An answer came to me as I was getting in the car to go to my first job. I cared about Del’s death for two more reasons. Firstly, Bobo Winthrop was implicated, partly because of something I’d told Claude. Secondly, I was upset because Del had been killed in the gym, one of the few places I felt at home. So I cared about Del’s death, and I cared about payment for it.
Chapter Two
As the plain days passed, I missed Claude more and more.
He’d taken care of me a few months before when I’d been hurt. He’d helped me take a sink bath, he’d helped me dress, he’d helped me get back in bed.

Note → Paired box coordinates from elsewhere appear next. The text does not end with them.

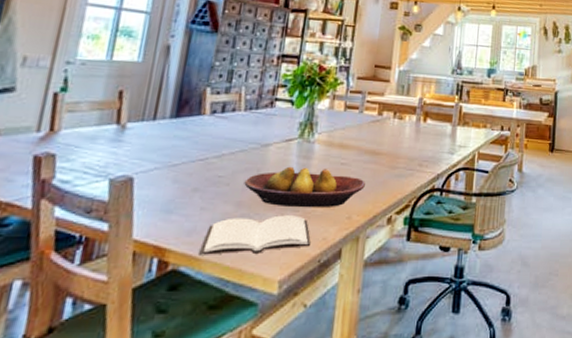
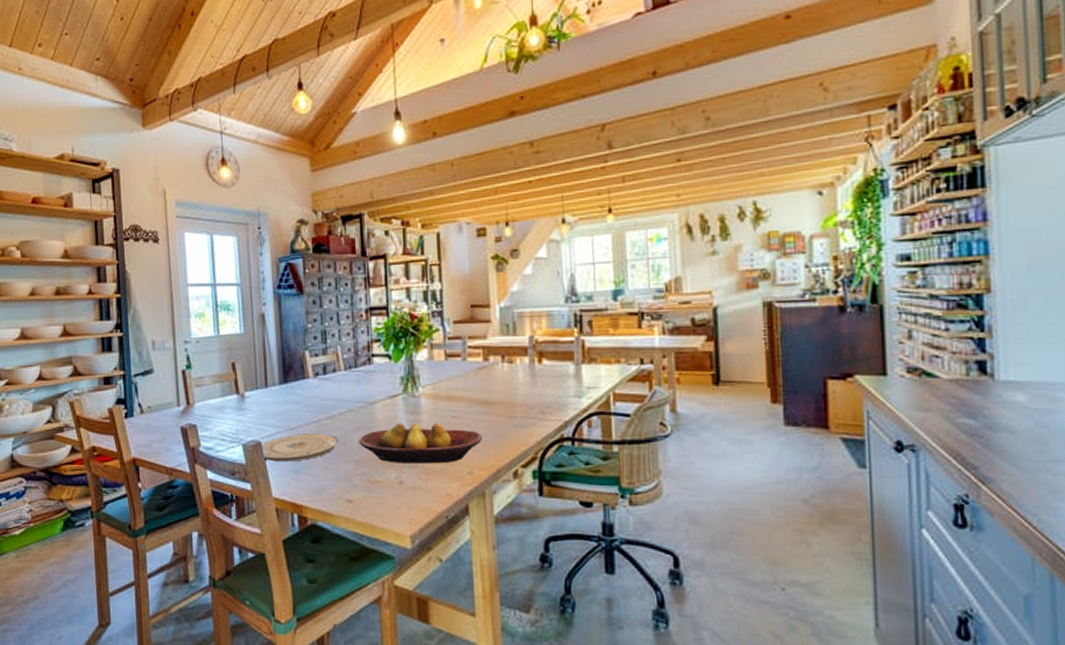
plate: none [130,171,223,201] -> present [261,433,338,462]
book: present [199,215,311,255] -> none [331,472,436,511]

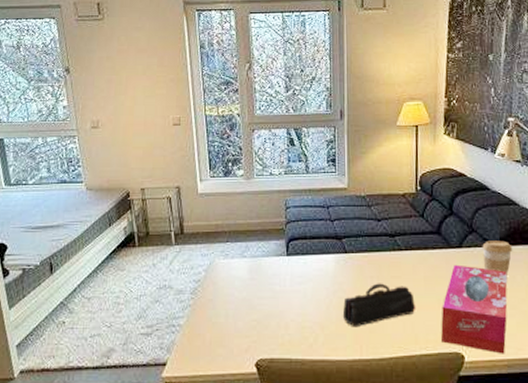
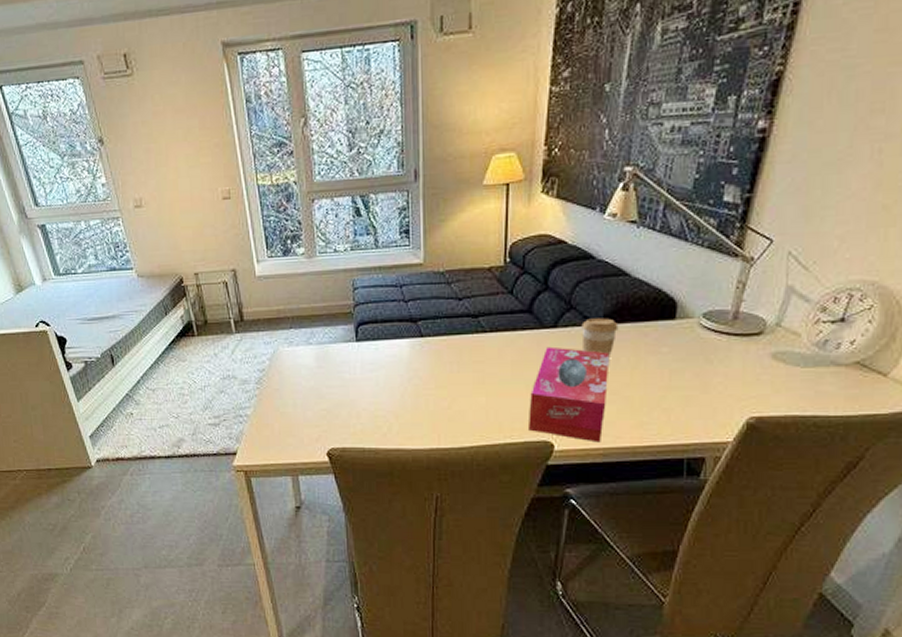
pencil case: present [343,283,416,328] -> none [419,369,501,416]

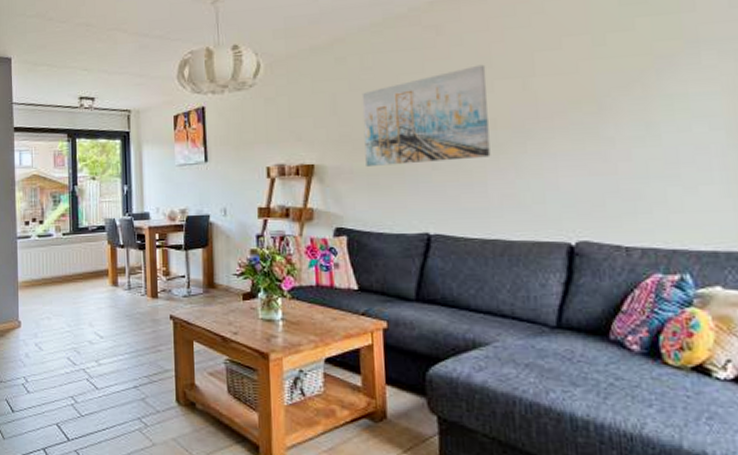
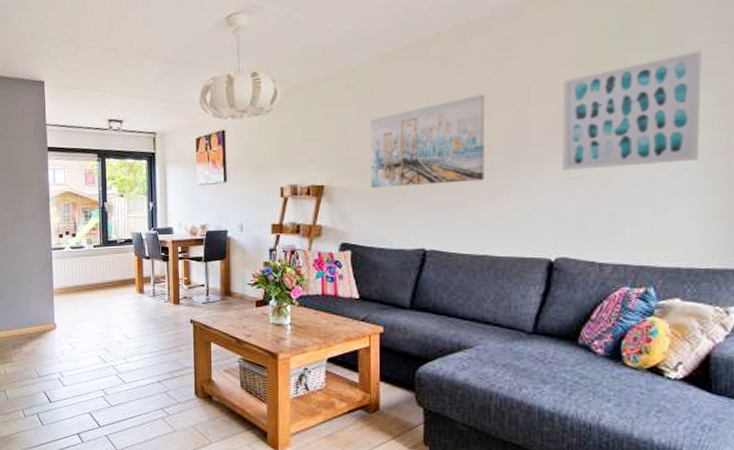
wall art: none [570,15,727,145] -> present [562,51,701,170]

It had seemed quite natural to put on my makeup in front of him, an act he’d construed as indicating a lack of interest in him as a man.
I’d figured he’d seen the worst. The makeup had not been for him, but for the rest of the world.
The only true thing I found hiding in my psyche was that I missed Claude, missed his dropping over to share my lunch, missed his occasional appearance at my doorstep with Chinese takeout or a video he’d rented.
And another true thing was that I didn’t miss a dating relationship with Marshall. In fact, it felt good to slip back into comradeship and the teacher/student relationship we’d shared before. I found that disturbing.
I’d seen Del Packard’s sweetheart, Lindy Roland, on the street today. Lindy was a strapping girl, with big brown hair and a ready smile. But when I’d seen her, Lindy’s eyes had been red and her whole body seemed to sag. At Del’s funeral, according to the grapevine at Body Time, Lindy had gone to pieces. Now, there was Del, under the ground at Sweet Rest Cemetery, and here was Lindy, alone and lonely.